**Fragmento del texto**.
____
Después, se arrodilló delante del Señor, añadiendo a esa prisa
de su llegada ese gesto propio de los que suplican.
Sin
embargo, aunque ese joven sea un reflejo en el que todos podemos vernos
proyectados, esta vez podemos fijarnos más concretamente en la actitud de
Jesús, para que sea su imagen la que ilumine esa búsqueda de la que venimos
hablando. En concreto, llama la atención y remueve el corazón leer esa
expresión escueta pero llena de contenido que nos ofrece san Marcos: Jesús
fijó en él su mirada y quedó prendado de él.
Por
desgracia, muchas personas siguen pensando que hace falta correr detrás de la
felicidad hasta alcanzarla, y no se dan cuenta de que no hace falta
perseguirla: la felicidad ha venido hasta nosotros, es ella la que corre detrás
de cada uno y simplemente espera que nos giremos y nos dejemos abrazar por
ella. Porque la felicidad se encarnó y se hizo Hombre: “La felicidad que
buscáis, la felicidad que tenéis derecho de saborear, tiene un nombre, un
rostro: el de Jesús de Nazaret”[1].
____
**Material proporcionado**.
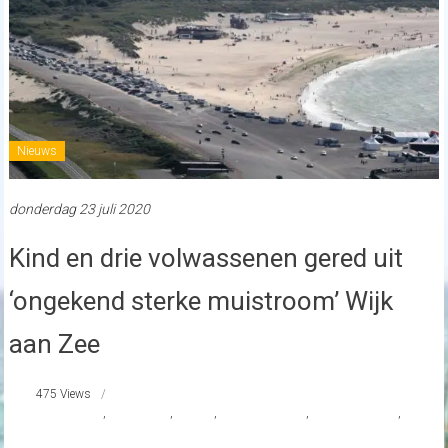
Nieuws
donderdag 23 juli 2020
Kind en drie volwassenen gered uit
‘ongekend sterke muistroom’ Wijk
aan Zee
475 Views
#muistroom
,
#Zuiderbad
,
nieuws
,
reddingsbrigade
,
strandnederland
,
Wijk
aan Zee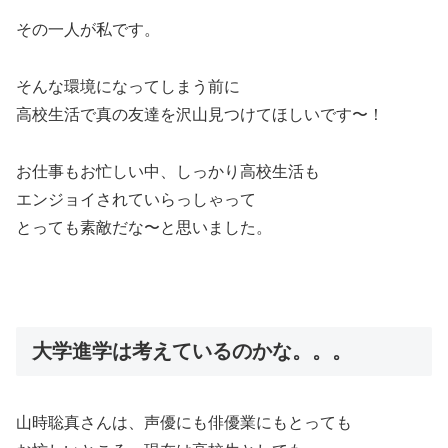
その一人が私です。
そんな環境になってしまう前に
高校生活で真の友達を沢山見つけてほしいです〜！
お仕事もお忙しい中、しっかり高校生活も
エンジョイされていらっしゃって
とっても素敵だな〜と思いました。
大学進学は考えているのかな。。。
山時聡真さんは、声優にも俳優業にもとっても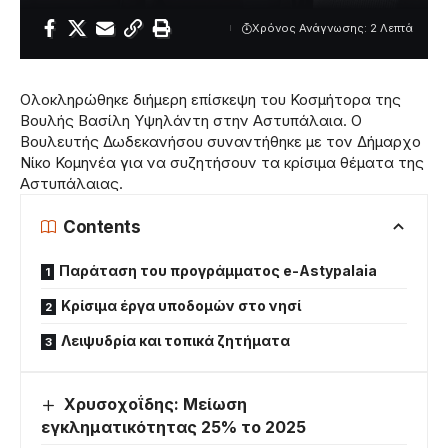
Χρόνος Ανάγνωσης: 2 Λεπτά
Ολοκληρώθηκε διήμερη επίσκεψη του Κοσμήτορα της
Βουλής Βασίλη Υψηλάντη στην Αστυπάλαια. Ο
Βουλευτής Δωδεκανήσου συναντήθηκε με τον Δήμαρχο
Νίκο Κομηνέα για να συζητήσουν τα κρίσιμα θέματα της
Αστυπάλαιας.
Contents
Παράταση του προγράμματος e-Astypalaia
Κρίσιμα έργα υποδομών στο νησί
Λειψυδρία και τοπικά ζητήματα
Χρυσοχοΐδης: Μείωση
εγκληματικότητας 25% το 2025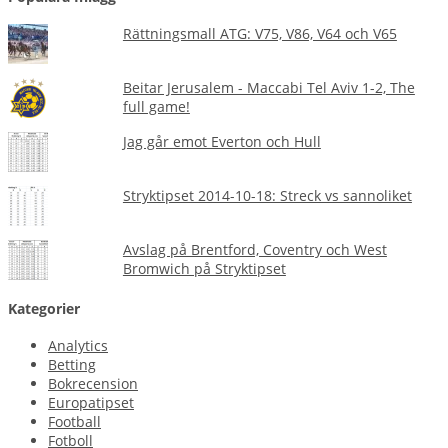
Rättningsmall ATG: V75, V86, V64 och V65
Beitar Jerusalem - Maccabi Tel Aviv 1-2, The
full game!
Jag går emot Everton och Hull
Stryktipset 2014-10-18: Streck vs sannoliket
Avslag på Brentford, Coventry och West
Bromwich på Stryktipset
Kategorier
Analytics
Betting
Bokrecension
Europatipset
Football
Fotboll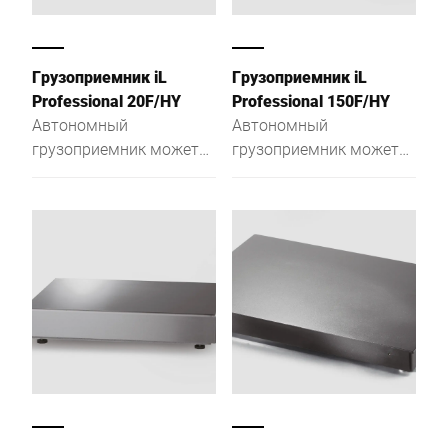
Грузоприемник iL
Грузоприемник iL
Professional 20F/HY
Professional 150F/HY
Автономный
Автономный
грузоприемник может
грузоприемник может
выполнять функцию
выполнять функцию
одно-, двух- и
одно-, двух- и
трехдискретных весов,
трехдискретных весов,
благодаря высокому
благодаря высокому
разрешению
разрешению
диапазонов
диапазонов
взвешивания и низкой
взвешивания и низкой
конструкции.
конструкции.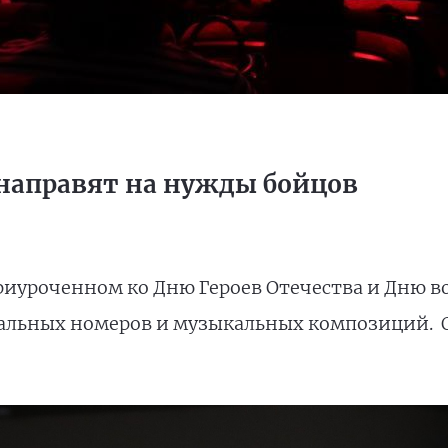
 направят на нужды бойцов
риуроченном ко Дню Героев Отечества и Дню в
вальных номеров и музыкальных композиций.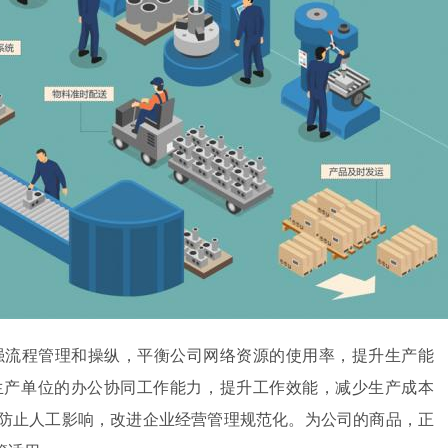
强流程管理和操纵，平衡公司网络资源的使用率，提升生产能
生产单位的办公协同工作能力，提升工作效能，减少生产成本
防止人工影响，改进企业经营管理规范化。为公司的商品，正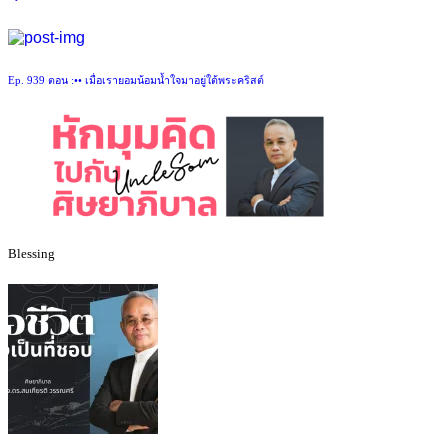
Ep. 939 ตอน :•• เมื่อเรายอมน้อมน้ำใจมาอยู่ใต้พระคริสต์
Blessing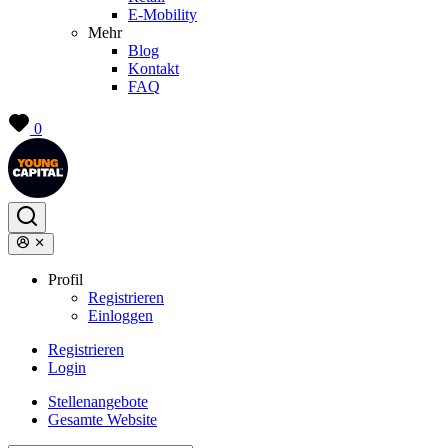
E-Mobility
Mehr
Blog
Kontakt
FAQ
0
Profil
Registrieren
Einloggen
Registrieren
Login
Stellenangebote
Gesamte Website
____
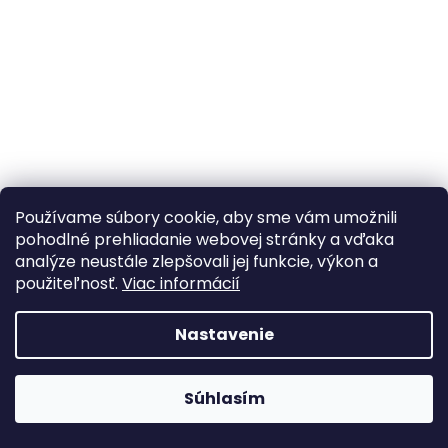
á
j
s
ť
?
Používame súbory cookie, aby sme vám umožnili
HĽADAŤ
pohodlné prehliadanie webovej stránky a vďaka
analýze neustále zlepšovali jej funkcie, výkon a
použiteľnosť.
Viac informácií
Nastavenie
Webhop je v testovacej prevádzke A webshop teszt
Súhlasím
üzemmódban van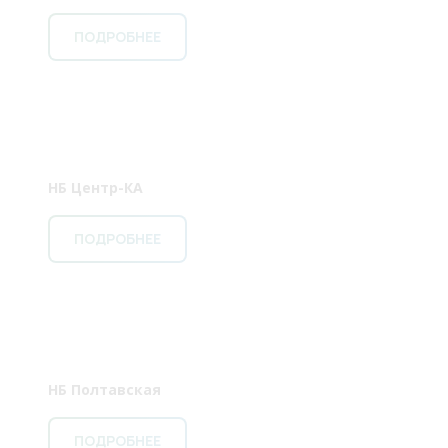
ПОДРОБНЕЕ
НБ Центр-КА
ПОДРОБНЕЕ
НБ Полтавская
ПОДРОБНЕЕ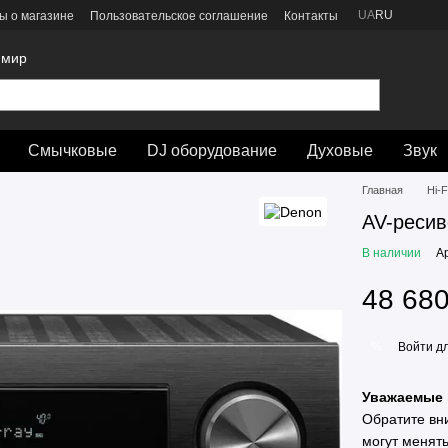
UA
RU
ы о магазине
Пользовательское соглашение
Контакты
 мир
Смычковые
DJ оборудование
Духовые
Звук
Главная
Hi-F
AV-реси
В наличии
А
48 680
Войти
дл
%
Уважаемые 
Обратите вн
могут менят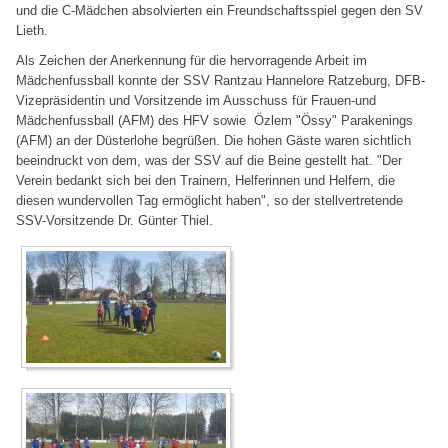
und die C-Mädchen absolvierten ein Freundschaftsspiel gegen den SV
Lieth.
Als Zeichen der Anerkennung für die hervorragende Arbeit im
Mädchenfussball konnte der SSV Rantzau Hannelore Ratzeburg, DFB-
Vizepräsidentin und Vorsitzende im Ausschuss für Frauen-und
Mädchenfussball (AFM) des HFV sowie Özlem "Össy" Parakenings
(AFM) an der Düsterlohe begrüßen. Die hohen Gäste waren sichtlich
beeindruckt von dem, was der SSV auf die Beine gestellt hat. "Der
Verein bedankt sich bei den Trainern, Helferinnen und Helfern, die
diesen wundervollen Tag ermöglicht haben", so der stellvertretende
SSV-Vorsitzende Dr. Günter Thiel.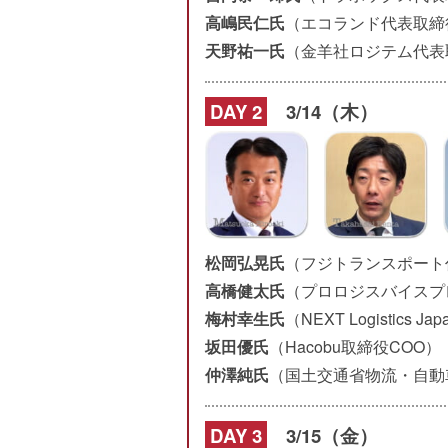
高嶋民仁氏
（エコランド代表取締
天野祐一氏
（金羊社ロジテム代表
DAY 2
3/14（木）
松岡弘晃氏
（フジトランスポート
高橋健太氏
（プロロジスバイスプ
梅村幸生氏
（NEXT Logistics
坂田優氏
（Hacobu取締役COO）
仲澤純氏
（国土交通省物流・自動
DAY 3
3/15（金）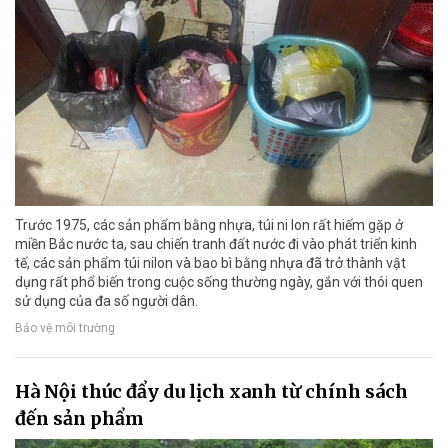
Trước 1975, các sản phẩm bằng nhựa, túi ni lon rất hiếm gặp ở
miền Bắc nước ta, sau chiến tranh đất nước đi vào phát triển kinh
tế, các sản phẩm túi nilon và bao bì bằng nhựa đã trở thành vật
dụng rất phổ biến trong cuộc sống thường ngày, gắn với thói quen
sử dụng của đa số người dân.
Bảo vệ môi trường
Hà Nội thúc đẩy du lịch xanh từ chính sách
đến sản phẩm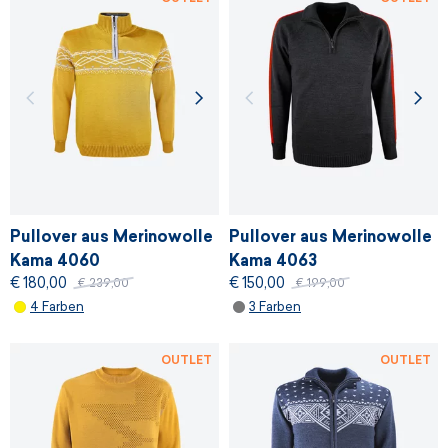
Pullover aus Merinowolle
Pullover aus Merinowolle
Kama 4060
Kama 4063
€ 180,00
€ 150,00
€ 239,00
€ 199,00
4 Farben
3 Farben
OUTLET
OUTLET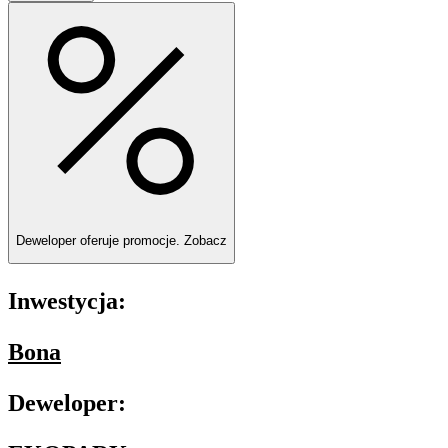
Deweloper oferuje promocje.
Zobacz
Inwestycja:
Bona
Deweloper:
____
**Enunciado**. Según el fragmento del texto, ¿de quién es el nombre y el rostro que tiene la felicidad?

**Respuesta**. La felicidad tiene el nombre y el rostro de Jesús de Nazaret.